Document understanding data:
○ ○ ○ ○ ○

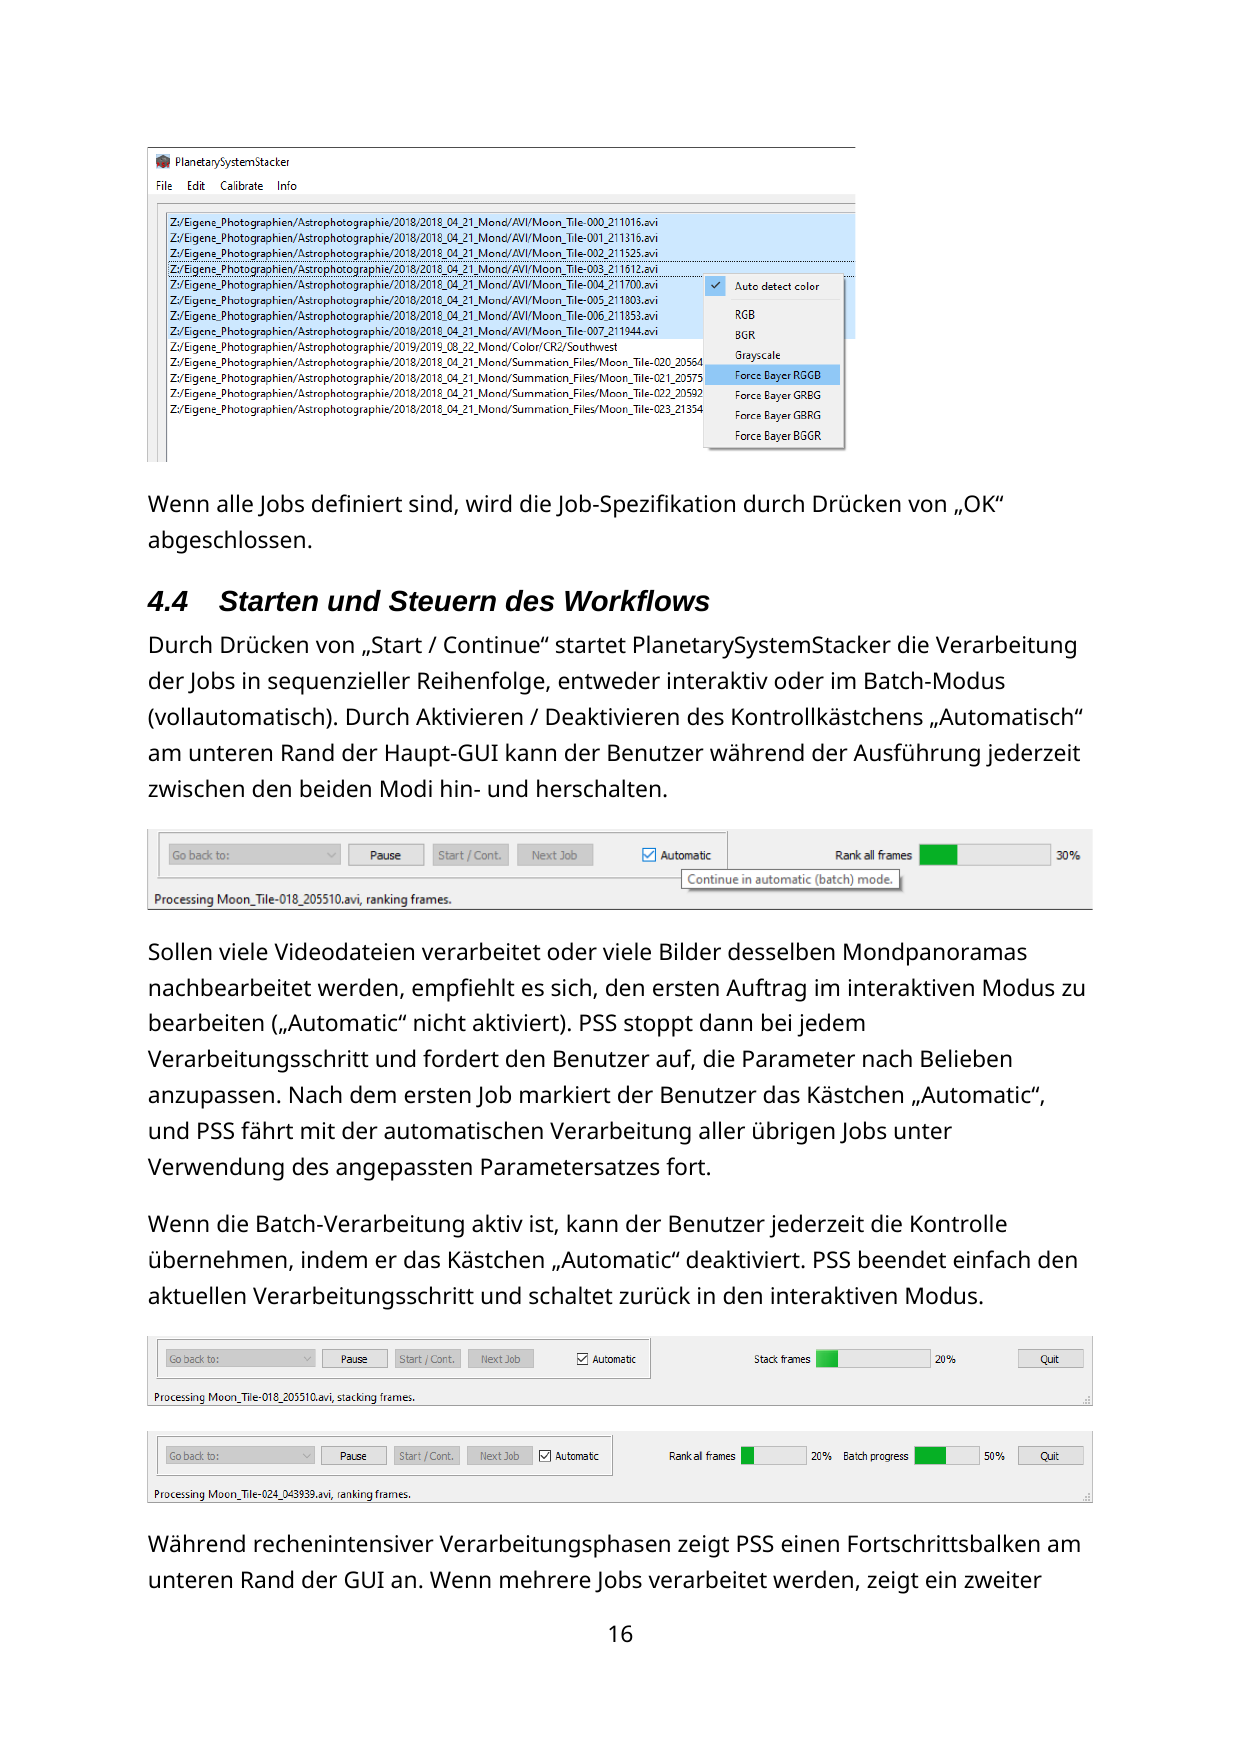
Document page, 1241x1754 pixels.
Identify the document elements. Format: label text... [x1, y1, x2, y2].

picture [147, 829, 1093, 910]
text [148, 1528, 1093, 1595]
text Wenn alle Jobs definiert sind, wird die Job-Spezifikation durch Drücken von „OK“ abgeschlossen. [148, 488, 1093, 555]
text Durch Drücken von „Start / Continue“ startet PlanetarySystemStacker die Verarbeitung der Jobs in sequenzieller Reihenfolge, entweder interaktiv oder im Batch-Modus (vollautomatisch). Durch Aktivieren / Deaktivieren des Kontrollkästchens „Automatisch“ am unteren Rand der Haupt-GUI kann der Benutzer während der Ausführung jederzeit zwischen den beiden Modi hin- und herschalten. [148, 629, 1093, 804]
picture [147, 1431, 1093, 1503]
subtitle Starten und Steuern des Workflows [148, 584, 1093, 618]
picture [147, 147, 856, 462]
picture [147, 1336, 1093, 1406]
text Wenn die Batch-Verarbeitung aktiv ist, kann der Benutzer jederzeit die Kontrolle übernehmen, indem er das Kästchen „Automatic“ deaktiviert. PSS beendet einfach den aktuellen Verarbeitungsschritt und schaltet zurück in den interaktiven Modus. [148, 1208, 1093, 1311]
text Sollen viele Videodateien verarbeitet oder viele Bilder desselben Mondpanoramas nachbearbeitet werden, empfiehlt es sich, den ersten Auftrag im interaktiven Modus zu bearbeiten („Automatic“ nicht aktiviert). PSS stoppt dann bei jedem Verarbeitungsschritt und fordert den Benutzer auf, die Parameter nach Belieben anzupassen. Nach dem ersten Job markiert der Benutzer das Kästchen „Automatic“, und PSS fährt mit der automatischen Verarbeitung aller übrigen Jobs unter Verwendung des angepassten Parametersatzes fort. [148, 936, 1093, 1182]
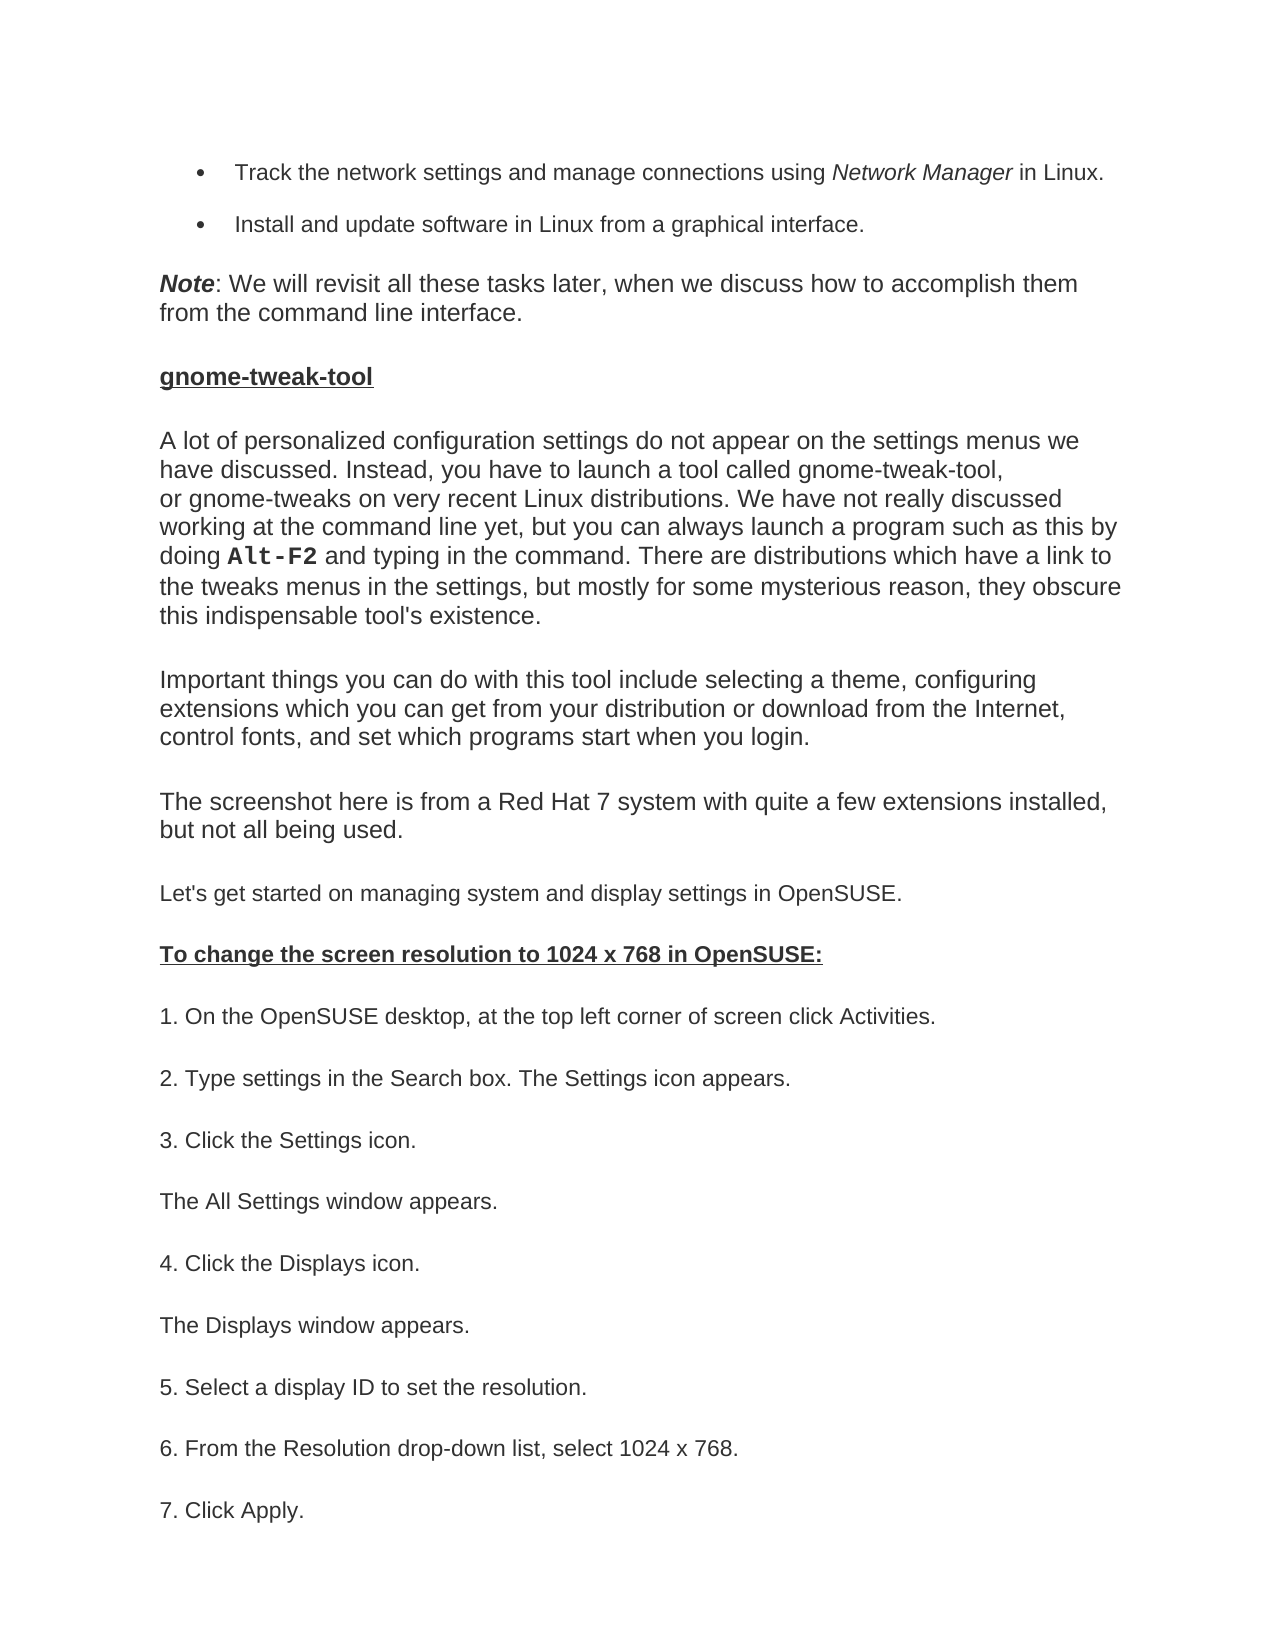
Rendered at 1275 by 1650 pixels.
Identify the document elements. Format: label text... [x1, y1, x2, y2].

○ ○ ○ ○ ○

Assignment: Find the number of lines in the records that include the word "pixels". Write only that number.

Solution to this problem: 2